What Samenta wants changed
To address the issue, Samenta is calling for a review of the Public Holidays Act 1951.
More specifically, it wants the government to amend Section 8 of the Act so that the power to declare ad-hoc public holidays is limited to genuine national emergencies or major national events, such as the installation of a new Yang di-Pertuan Agong.
That would make surprise holidays the exception rather than something that can be used more casually.
The association is also proposing a minimum notice period of at least three months for any non-emergency additional holiday. The logic is straightforward: if businesses are given enough warning, they can prepare properly and reduce the financial shock.
This suggestion tries to strike a middle ground. It does not remove the government's ability to declare extra holidays entirely, but it does call for clearer rules and more discipline in how that power is used.
A broader question about economic priorities
This issue also taps into a larger national conversation about how Malaysia wants to balance social goodwill with economic competitiveness.

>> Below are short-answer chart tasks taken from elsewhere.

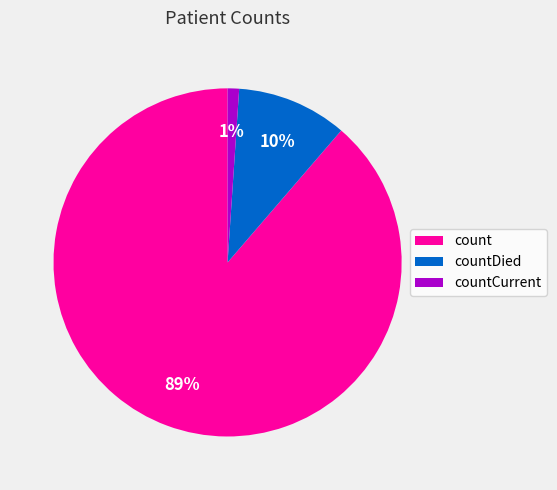

The countCurrent slice represents 1% of the pie. True or false?

True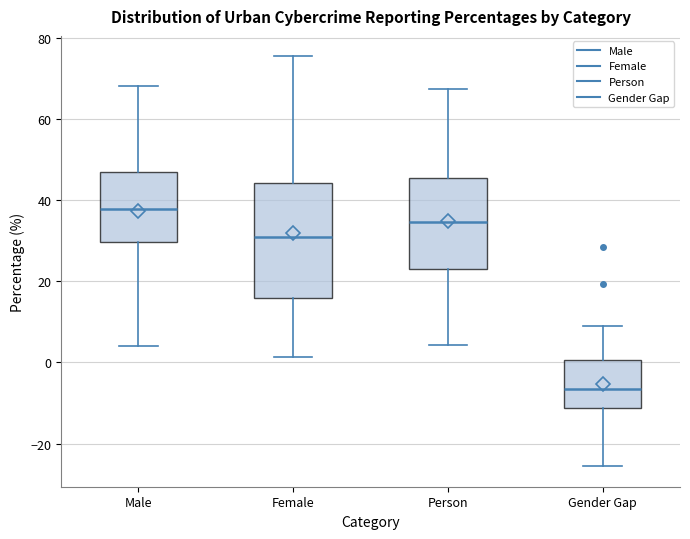

Comparing the boxes themselves (not the whiskers), which one is the tallest?

Female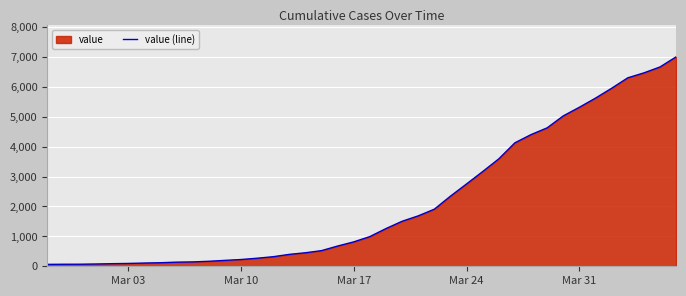

What is the sum of all values?

85761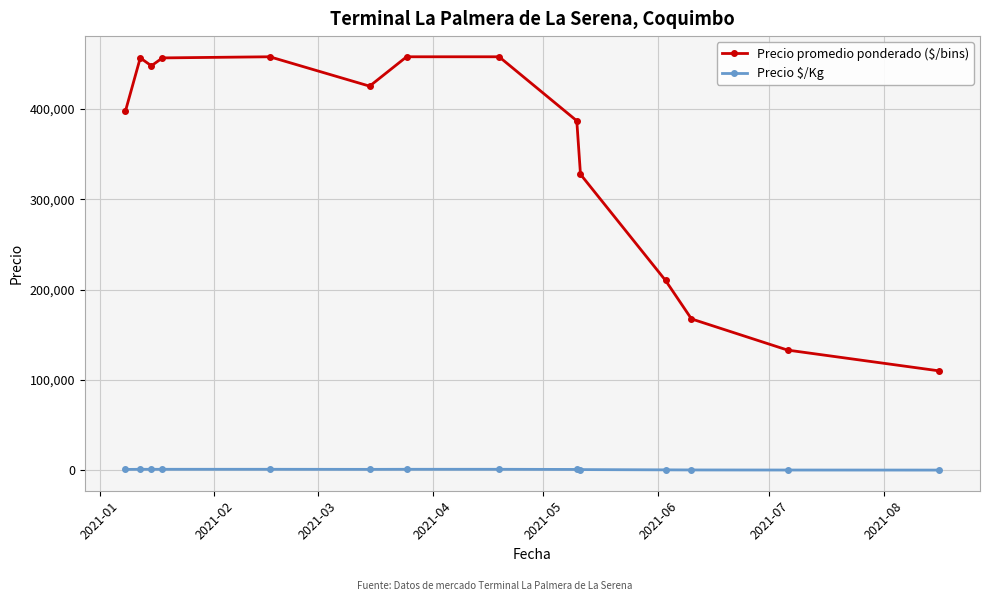

True or false: Precio $/Kg has more than 1 interior local peaks.

True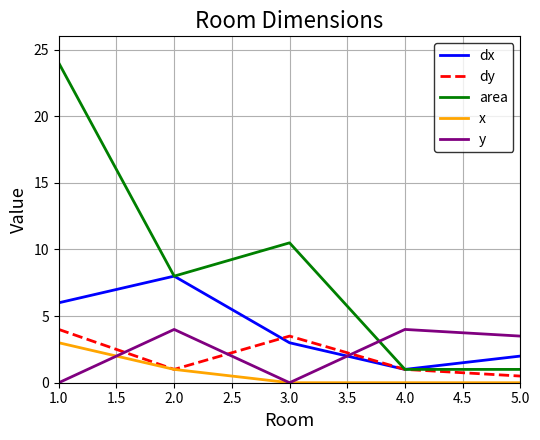

The y series shows 4.0 at 2.0. True or false?

True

Public holidays are popular, and understandably so. They matter culturally, socially, and emotionally. They give families time together, support festive traditions, and create moments of pause in a hectic year.
But from the business side, especially among SMEs, there is growing concern that unpredictability is becoming too normal. When the economy is fragile, policy signals matter. Business groups want consistency, clarity, and a sense that planning is respected.
That does not mean workers' needs should be ignored. It means governments may need to think more carefully about how they structure such decisions so that one group's relief does not become another group's burden.
Final thoughts
Samenta's criticism highlights a tension that governments often face but cannot easily avoid. A surprise public holiday may be welcomed by the public, especially during a festive season, but it can also create very real problems for businesses trying to manage costs and commitments.
The association's message is blunt: last-minute holidays may be politically popular, but they are economically disruptive, especially for SMEs. Its call is not just for fewer ad-hoc holidays, but for a more disciplined and predictable approach.
In the end, this is really a debate about more than just one extra day off. It is about whether policy should lean more toward short-term goodwill or long-term planning. And for many smaller businesses in Malaysia right now, planning is the thing they say they need most.